Broadly, a food is “novel” if it has not been widely consumed by the population since 1997.
Where that falls when it comes to cannabis is, of course, contentious. The plant came to Europe with ancient trade routes and there are at this point, clearly cannabis genetics that are native to the region, and have been consumed by humans for at least that long.
Categorizing these properly as well as understanding the impact of all aspects of the plant on humans (and animals) is a different conversation. Especially—and this is very important in the cannabis conversation—when it comes to how cannabinoids and essential oils are then extracted from the plant.
Novel Food regulation also covers this part of the discussion. And where it does not, especially on the still more exotic sides of all of this (such as nano), it bounces into a place that is quite disturbing.

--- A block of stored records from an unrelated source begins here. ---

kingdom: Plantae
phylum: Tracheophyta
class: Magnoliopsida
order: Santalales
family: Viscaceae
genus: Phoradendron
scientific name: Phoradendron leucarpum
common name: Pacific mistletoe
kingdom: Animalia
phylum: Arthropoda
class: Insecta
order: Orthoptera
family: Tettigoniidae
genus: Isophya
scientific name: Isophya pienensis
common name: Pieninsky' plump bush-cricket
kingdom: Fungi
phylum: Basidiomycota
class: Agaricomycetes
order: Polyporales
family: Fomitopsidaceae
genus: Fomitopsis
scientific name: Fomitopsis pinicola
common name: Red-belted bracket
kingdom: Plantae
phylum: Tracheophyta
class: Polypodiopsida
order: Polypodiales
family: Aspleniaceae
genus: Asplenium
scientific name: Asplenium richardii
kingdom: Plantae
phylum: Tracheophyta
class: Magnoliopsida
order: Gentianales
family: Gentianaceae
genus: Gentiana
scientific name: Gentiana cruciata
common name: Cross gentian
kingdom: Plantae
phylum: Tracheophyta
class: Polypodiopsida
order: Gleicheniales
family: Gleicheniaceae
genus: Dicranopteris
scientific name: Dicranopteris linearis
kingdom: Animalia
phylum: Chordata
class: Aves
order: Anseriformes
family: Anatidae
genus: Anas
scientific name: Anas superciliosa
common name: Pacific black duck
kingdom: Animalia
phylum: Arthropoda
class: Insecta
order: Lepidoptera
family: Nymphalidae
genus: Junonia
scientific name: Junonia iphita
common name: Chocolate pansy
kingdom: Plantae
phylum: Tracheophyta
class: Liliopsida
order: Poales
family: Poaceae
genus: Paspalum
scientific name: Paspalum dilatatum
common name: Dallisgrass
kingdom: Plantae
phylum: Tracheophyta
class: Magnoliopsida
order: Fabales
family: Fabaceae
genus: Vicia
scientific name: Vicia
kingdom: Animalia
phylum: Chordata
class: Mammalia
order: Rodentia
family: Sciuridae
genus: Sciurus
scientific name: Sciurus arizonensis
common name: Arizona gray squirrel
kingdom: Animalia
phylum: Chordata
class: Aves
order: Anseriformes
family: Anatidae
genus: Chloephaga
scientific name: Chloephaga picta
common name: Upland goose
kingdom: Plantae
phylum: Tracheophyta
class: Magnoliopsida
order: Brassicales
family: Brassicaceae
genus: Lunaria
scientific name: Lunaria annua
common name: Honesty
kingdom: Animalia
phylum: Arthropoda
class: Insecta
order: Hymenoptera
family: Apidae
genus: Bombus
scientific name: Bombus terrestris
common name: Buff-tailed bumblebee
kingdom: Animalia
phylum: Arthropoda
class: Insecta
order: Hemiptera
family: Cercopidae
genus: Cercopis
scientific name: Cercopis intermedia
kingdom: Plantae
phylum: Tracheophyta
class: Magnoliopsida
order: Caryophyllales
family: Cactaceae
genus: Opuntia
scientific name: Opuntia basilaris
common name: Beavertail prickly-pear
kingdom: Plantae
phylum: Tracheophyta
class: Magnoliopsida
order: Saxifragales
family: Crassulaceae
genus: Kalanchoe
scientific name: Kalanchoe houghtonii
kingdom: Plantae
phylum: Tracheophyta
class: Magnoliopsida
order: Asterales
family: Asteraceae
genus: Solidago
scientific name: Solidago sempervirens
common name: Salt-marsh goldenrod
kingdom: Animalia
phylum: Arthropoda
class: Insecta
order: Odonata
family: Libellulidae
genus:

Nano extractions, which are showing up in both medicine and food in North America, pose an even more fundamental scientific discussion which in places like Europe is profound. Nano tech creates a manufacturing process at the cellular level. And while injecting cannabinoids directly into this process may be an answer to every disease that causes mutation or destruction (see viruses as just one aspect of this), the delivery mechanism that uses the same might very well be illegal under European laws against manipulation of human data and material (starting with GDPR but including post-Nazi laws about the manipulation of the same too).
Broadly, these discussions fall under what is called the “Nuremberg Code” (Nürnberger Kodex aus Deutsch) which is the global standard (however much interpreted) for guiding the practice of human experimentation, wherever it is being implemented.
Like it or not, in other words, no matter how pro-reform one is there are now very big questions surrounding the use of all parts of the cannabis plant—in all aspects of food and medicine that have very much not been answered definitively—and will not be until much more global research has been done.
The German government, and Germany as a whole, is, ultimately, in other words, taking steps to understand how this plant, and all of its various parts, interact with human beings, and further in the first organized way since before WWII.
For all the delays and bumps in the road, it is a fundamental shift, if not in some ways, acceptance of how much of the processes if not “medicine” of the 20th century not only deliberately left cannabis out of this conversation but now must adapt and change again to accept it.